§ WHAT IS EXPECTED:
Format the lines from the line with "the service before" through the line with "navigate, making it", both included, as a JSON list of strings, one string per line and no blank lines.

§ SUPPLIED RECORDS:
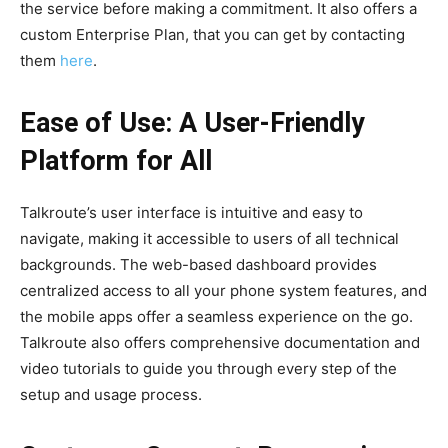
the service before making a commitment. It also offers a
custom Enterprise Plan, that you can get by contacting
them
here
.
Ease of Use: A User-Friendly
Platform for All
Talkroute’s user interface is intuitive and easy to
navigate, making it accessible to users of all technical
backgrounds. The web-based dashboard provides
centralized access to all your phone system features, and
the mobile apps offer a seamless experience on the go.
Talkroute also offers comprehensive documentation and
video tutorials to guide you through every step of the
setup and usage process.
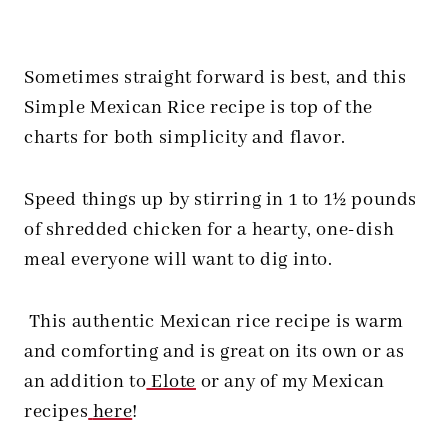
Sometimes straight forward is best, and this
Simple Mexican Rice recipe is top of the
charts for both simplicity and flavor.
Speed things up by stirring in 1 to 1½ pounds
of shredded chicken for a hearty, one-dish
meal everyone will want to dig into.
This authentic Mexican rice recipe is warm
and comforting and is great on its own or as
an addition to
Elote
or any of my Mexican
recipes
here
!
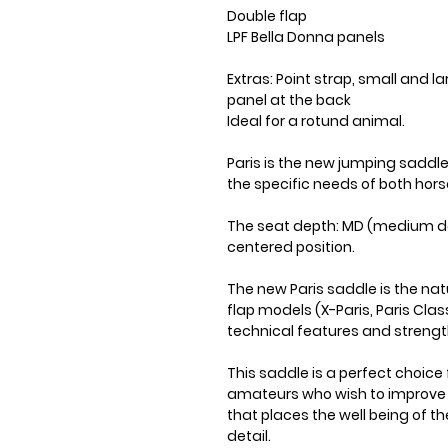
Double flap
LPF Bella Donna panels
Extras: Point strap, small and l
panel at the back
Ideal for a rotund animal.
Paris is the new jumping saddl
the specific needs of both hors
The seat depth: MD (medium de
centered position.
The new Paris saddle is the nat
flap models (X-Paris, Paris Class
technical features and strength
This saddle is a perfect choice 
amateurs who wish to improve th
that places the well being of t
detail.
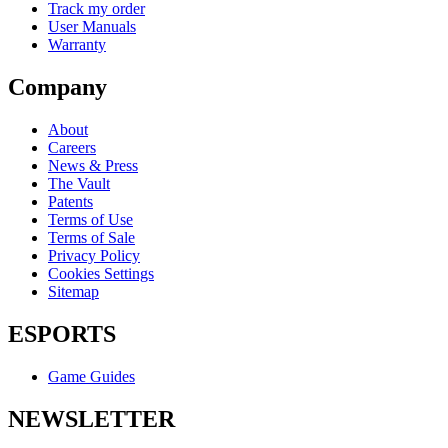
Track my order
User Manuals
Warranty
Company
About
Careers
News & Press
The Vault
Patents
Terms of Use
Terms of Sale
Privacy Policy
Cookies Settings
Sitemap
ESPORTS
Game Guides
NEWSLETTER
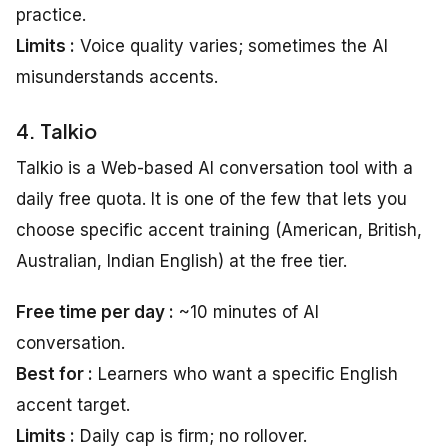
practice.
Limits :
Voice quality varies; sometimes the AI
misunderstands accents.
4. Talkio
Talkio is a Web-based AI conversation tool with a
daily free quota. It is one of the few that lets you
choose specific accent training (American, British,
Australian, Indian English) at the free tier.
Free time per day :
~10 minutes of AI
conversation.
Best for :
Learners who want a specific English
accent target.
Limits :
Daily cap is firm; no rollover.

...

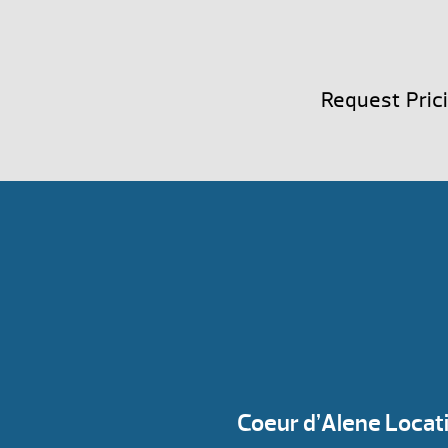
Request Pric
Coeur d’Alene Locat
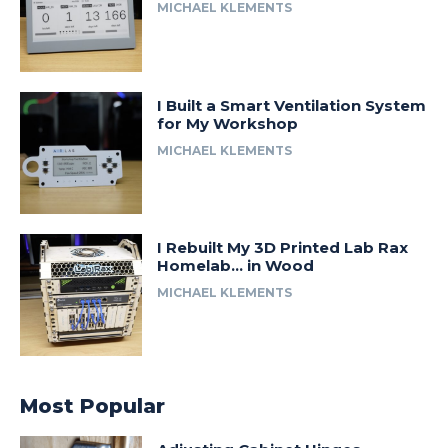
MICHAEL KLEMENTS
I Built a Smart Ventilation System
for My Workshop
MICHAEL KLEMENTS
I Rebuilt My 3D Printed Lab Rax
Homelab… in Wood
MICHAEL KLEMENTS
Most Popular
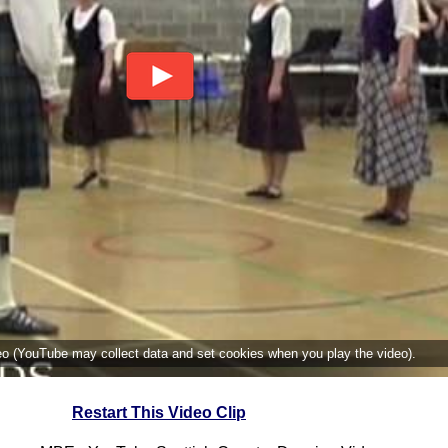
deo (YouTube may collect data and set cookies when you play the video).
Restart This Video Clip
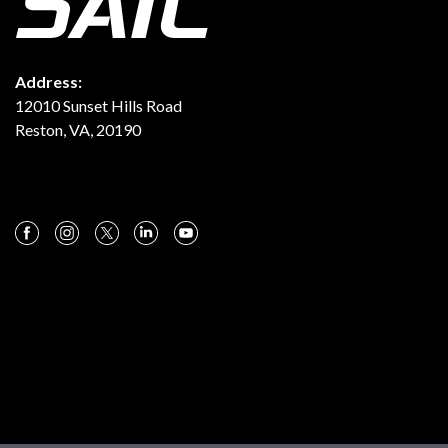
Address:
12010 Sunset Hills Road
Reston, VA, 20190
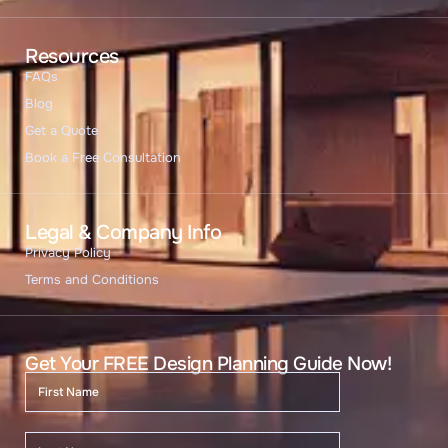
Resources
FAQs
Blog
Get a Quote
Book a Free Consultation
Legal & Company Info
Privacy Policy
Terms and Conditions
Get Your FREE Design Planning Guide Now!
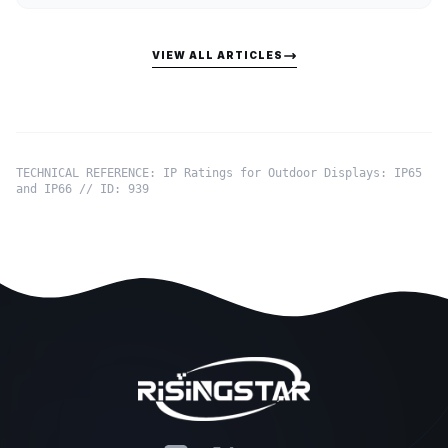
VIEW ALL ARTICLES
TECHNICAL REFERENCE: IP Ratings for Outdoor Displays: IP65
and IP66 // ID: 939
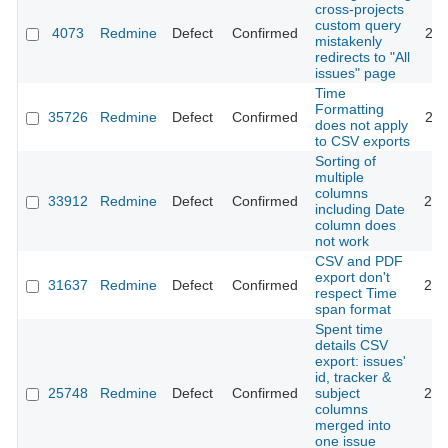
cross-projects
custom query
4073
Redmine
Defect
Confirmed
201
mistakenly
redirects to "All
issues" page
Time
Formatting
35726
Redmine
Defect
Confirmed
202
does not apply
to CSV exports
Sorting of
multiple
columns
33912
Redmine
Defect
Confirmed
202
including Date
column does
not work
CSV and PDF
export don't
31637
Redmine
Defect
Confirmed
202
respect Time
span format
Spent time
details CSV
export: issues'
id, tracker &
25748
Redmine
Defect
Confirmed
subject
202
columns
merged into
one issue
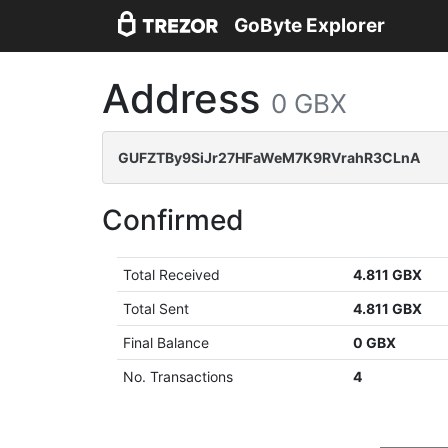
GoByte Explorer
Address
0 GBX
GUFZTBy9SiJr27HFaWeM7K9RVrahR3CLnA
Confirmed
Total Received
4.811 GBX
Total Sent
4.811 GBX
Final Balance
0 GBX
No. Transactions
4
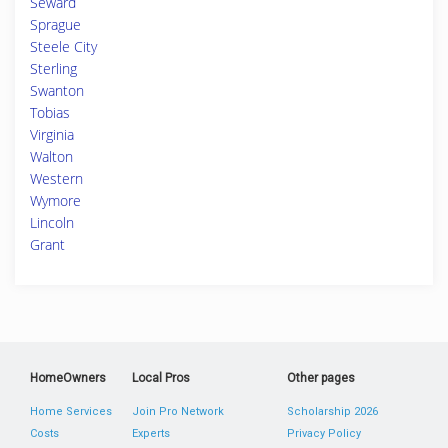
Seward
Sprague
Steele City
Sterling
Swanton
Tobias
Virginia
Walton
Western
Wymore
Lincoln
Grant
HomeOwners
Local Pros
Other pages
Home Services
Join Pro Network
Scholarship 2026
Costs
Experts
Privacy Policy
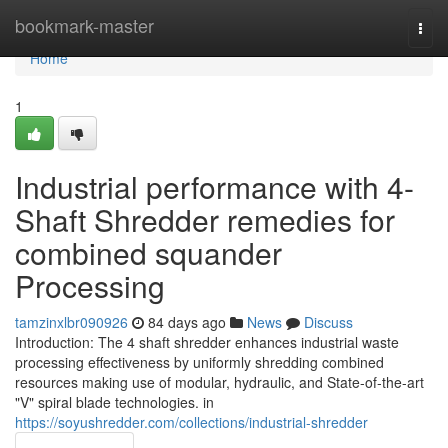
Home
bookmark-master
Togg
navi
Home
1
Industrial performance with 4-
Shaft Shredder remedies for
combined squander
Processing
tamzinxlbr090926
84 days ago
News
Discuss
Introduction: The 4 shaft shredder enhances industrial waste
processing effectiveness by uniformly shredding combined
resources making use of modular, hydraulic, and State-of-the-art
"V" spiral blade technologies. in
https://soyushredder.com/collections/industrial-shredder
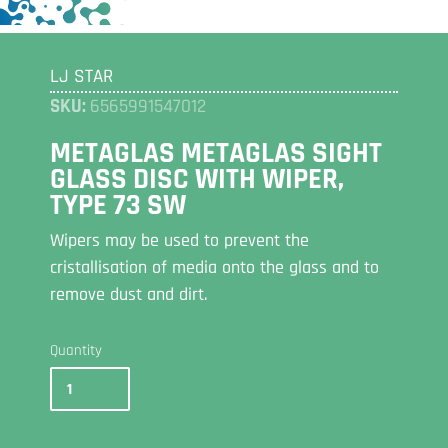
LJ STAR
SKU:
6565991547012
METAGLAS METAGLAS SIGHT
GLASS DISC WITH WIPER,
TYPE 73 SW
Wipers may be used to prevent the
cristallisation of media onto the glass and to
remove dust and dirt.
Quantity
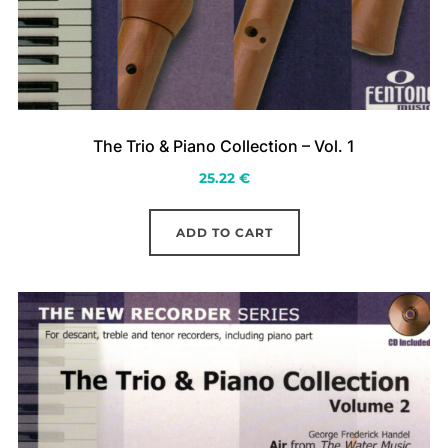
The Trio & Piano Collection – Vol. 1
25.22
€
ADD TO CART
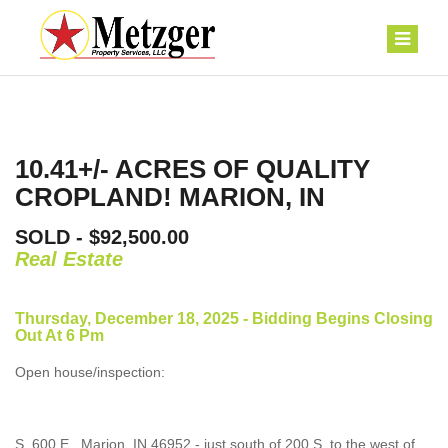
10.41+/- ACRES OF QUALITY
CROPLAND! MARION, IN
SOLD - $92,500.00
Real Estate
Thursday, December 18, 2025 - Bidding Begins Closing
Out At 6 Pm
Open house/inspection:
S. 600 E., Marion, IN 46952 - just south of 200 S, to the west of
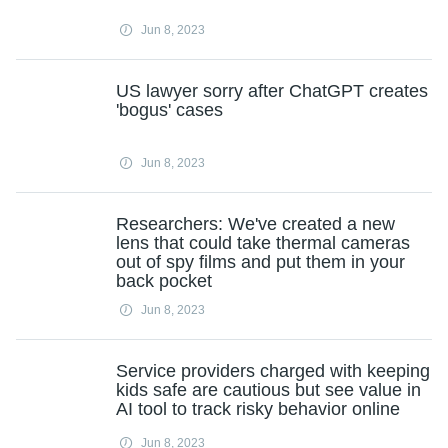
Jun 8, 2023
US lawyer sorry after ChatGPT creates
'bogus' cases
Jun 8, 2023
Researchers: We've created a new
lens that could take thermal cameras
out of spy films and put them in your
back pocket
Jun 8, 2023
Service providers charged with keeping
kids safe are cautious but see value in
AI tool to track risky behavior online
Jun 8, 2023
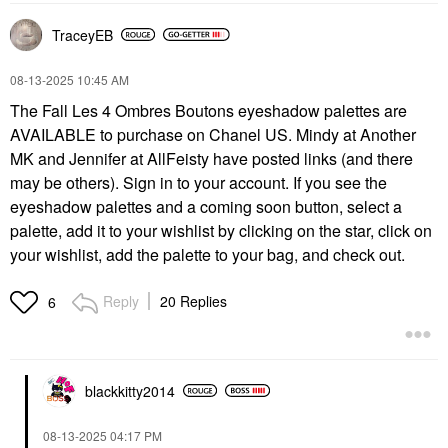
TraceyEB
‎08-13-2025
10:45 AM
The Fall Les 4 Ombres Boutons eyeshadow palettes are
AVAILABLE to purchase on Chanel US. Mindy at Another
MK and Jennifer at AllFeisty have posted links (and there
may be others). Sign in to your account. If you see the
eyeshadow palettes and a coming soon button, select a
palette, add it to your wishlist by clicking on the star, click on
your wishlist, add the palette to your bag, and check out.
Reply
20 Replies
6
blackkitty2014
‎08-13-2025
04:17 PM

...

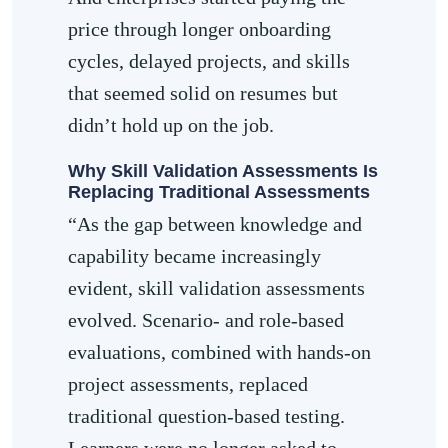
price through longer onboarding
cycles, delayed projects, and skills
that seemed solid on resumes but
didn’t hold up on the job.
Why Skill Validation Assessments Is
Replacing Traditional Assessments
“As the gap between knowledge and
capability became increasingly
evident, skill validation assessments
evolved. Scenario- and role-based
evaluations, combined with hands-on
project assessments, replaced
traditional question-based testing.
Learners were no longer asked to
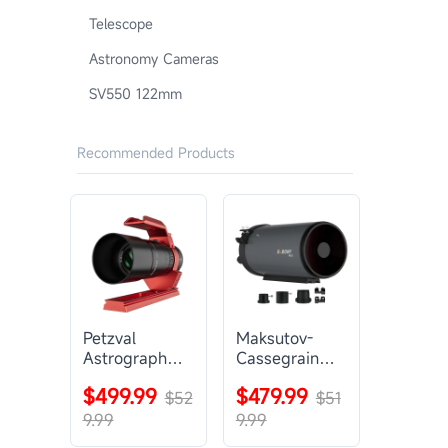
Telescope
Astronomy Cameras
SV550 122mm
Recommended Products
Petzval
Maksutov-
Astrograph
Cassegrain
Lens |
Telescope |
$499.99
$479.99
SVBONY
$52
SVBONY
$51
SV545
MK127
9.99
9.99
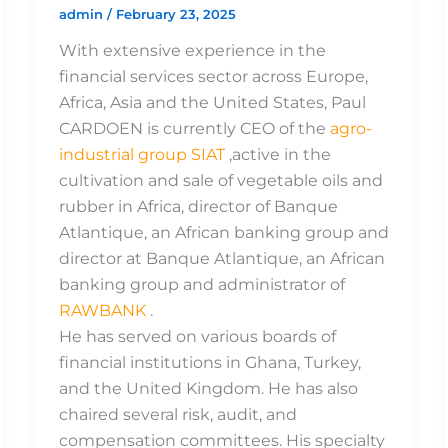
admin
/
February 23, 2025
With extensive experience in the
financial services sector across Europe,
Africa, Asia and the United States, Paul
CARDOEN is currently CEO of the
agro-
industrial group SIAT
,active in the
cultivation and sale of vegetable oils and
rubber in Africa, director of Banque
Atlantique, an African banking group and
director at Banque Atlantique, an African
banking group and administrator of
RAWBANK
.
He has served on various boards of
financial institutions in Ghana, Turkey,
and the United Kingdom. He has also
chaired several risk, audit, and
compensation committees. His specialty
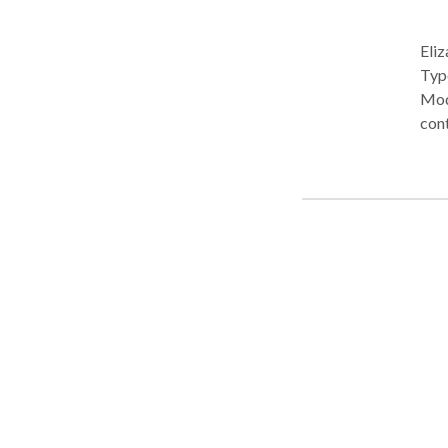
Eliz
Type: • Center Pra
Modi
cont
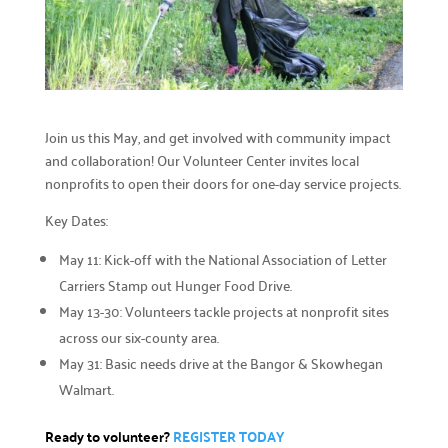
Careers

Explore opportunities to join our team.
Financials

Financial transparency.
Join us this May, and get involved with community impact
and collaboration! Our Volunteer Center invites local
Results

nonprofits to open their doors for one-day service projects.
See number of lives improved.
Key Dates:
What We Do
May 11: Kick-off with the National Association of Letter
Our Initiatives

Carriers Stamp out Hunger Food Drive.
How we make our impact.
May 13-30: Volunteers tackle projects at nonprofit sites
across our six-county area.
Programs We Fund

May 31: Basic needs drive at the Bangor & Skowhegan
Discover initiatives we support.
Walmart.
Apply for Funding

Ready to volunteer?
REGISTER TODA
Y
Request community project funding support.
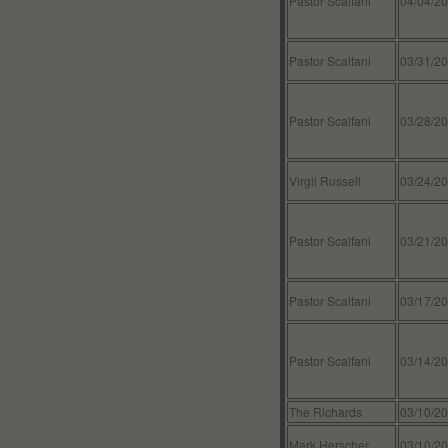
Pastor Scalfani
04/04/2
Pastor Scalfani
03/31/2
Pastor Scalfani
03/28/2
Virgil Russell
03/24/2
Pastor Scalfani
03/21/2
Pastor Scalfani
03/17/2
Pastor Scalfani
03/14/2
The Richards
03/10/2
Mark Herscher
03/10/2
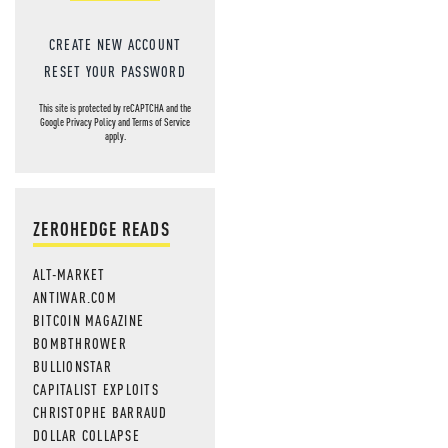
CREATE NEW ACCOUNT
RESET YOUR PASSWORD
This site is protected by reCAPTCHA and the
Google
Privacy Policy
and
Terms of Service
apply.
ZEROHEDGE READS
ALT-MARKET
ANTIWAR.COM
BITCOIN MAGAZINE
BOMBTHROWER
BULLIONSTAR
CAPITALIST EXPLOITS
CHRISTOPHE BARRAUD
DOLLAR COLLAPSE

§ FINAL ANSWER:
[
  "the service before making a commitment. It also offers a",
  "custom Enterprise Plan, that you can get by contacting",
  "them",
  "here",
  ".",
  "Ease of Use: A User-Friendly",
  "Platform for All",
  "Talkroute’s user interface is intuitive and easy to",
  "navigate, making it accessible to users of all technical"
]